If you have spent any time around recovery, you have heard the phrase ‘responsible gaming.’ It shows up in every ad, on every app, in the fine print after every pitch to bet. What Danny Funt’s reporting makes uncomfortably clear is how much of that reassurance is paid for by the people selling the product. Keith Whyte spent decades as the public face of problem-gambling advocacy — the man who warned Congress in 2019 about a ‘Frankenstein’s monster of advertising, access, and action’ — and now, by Funt’s account, draws a reported $20,000 a month consulting for the industry’s own lobbying alliance. This isn’t a story about one person’s choices. It’s about a model in which the loudest voices on ‘how to gamble safely’ answer to the companies that profit when you don’t. We’ve traced the same money trail before, in Kalshi’s $2 million ‘investment’ in gambling-addiction PR.

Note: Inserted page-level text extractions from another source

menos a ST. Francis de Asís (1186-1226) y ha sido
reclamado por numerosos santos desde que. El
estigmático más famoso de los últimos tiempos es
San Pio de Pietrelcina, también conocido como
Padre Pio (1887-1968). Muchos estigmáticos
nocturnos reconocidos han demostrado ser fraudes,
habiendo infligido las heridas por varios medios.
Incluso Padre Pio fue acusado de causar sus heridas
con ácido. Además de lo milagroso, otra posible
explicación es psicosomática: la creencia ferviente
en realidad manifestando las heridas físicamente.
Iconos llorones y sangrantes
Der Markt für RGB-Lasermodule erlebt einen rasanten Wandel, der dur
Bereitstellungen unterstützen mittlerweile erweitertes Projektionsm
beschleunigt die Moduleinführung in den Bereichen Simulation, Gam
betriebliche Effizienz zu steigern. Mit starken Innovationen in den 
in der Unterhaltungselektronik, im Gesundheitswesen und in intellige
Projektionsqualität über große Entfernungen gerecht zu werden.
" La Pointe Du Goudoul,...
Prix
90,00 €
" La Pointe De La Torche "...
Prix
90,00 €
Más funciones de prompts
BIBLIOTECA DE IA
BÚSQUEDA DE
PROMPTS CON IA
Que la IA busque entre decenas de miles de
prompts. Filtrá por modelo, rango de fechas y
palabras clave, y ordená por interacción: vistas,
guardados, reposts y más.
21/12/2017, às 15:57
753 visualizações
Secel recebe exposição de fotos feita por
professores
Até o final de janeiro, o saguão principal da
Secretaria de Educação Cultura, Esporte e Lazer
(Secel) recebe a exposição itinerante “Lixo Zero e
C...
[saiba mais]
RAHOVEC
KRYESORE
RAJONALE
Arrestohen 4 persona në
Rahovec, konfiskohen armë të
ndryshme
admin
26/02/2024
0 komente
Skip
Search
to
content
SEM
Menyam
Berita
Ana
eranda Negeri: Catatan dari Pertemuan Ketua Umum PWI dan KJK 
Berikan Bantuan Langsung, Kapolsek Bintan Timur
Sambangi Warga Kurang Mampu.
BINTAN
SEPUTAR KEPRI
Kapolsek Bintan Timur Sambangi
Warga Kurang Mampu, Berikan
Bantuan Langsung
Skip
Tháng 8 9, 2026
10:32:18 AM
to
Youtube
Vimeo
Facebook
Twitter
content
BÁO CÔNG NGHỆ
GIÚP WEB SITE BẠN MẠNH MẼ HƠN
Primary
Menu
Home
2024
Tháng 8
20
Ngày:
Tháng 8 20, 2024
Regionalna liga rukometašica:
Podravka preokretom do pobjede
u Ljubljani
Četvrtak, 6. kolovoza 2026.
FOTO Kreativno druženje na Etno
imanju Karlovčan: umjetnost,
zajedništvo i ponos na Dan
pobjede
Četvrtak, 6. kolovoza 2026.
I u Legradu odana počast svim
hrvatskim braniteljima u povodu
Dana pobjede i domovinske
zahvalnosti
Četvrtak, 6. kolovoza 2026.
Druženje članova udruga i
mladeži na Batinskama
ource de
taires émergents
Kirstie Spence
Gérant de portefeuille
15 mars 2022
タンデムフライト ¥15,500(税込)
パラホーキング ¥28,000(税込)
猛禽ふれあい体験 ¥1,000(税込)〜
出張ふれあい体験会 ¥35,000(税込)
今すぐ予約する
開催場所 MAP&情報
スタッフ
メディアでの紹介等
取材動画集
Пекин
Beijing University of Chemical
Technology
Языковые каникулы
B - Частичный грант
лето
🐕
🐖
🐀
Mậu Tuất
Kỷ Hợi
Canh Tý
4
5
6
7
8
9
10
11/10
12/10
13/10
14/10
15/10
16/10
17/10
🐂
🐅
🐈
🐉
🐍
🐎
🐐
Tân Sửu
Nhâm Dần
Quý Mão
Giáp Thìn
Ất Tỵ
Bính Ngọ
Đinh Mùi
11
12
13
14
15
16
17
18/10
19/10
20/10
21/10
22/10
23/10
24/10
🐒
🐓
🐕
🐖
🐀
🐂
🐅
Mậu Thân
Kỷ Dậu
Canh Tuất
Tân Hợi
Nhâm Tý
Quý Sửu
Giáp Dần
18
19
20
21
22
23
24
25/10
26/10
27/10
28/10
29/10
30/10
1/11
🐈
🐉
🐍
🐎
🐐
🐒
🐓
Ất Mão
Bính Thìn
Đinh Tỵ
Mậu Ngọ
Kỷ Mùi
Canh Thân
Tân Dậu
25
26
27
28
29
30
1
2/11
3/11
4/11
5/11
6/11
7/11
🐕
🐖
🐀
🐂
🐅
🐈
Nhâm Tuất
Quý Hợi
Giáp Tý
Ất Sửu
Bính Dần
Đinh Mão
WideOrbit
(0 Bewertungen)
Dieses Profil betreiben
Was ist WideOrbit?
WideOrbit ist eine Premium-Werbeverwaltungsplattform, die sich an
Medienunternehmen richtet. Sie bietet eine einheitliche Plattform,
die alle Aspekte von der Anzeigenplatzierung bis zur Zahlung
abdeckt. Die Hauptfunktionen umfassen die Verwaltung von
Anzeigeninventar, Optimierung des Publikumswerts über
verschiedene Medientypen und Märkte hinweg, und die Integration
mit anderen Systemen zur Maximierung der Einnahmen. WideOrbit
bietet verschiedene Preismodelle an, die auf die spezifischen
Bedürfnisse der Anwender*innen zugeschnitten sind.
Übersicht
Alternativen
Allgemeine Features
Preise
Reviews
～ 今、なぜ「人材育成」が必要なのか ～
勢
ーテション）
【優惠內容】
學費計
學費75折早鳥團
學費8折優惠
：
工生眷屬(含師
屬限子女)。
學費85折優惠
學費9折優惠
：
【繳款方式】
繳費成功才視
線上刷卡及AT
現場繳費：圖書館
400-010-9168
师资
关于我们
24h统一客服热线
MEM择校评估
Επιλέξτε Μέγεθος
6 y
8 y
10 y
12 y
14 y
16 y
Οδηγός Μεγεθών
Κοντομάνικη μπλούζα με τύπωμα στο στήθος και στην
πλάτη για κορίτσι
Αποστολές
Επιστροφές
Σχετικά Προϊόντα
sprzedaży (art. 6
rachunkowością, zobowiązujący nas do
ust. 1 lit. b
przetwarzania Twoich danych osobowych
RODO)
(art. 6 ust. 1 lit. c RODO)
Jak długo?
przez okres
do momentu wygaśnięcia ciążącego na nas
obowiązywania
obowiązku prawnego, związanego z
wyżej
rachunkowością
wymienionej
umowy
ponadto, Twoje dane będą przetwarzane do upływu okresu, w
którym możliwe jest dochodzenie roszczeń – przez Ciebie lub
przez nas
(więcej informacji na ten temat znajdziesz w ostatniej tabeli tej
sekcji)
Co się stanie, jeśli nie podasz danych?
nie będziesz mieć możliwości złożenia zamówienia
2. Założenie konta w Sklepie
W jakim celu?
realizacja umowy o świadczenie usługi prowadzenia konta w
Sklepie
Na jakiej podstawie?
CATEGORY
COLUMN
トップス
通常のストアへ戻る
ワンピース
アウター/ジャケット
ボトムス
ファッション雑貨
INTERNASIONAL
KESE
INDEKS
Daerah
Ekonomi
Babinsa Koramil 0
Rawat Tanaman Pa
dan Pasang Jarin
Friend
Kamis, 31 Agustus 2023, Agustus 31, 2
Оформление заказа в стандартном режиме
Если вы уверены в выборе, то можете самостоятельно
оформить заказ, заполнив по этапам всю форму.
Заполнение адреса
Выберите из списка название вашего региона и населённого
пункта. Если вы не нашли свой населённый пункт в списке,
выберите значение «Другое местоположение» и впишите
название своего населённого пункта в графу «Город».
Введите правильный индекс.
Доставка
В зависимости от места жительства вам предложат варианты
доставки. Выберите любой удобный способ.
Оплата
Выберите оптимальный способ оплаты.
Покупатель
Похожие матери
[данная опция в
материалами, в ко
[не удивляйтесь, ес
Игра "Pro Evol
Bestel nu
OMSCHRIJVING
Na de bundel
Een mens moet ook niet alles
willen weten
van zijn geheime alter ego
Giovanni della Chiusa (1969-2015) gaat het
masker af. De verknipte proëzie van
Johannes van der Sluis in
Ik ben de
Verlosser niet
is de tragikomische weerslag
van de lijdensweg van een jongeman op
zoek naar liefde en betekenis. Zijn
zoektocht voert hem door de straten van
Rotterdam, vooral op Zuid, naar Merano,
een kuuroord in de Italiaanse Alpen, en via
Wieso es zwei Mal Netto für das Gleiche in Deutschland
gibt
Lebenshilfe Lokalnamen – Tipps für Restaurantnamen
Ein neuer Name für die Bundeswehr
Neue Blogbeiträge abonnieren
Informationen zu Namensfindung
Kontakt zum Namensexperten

The Big Tobacco comparison isn’t rhetorical flourish — it’s a recognizable playbook. Recruit the trusted experts. Fund the research and the nonprofits. Frame the harm as a matter of a few irresponsible individuals rather than a product engineered to be hard to put down. Funt notes that roughly a fifth of the National Council on Problem Gambling’s funding comes from gambling companies, including around $2 million connected to the NFL. Meanwhile the harm itself is no longer in dispute: Americans have legally wagered more than $650 billion since 2018, and we’ve covered the wave of bankruptcies among young bettors and the policy experts now calling the situation ‘out of control.’ When the safety messengers are on the payroll, the warnings get quieter exactly as the harm gets louder.

Here is why we keep pointing people back to the rooms. Gamblers Anonymous takes no outside money — the Seventh Tradition means every group is fully self-supporting, declining contributions from anyone, and certainly from the industry. There is no sponsor to please, no operator funding the literature, no ‘responsible gaming’ partner whose logo has to stay happy. That independence is not a small thing; it is the entire reason the help in a meeting can tell you the truth. You don’t need to untangle who funded which study to walk into a virtual GA meeting tonight and hear, from people who have been exactly where you are, that the way out is real. The industry can buy a lot of experts. It can’t buy the table you’ll sit at when you decide you’re done.